## DATA EXCERPTS

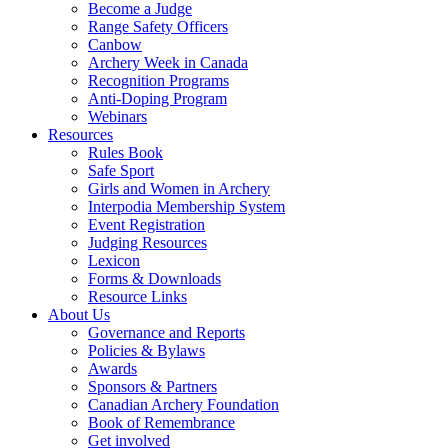
Become a Judge
Range Safety Officers
Canbow
Archery Week in Canada
Recognition Programs
Anti-Doping Program
Webinars
Resources
Rules Book
Safe Sport
Girls and Women in Archery
Interpodia Membership System
Event Registration
Judging Resources
Lexicon
Forms & Downloads
Resource Links
About Us
Governance and Reports
Policies & Bylaws
Awards
Sponsors & Partners
Canadian Archery Foundation
Book of Remembrance
Get involved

## EXERCISE DETAILS
Using the listing above, count how many lines contain the word "Archery" and, please, write only that number.

## EXERCISE ANSWER
3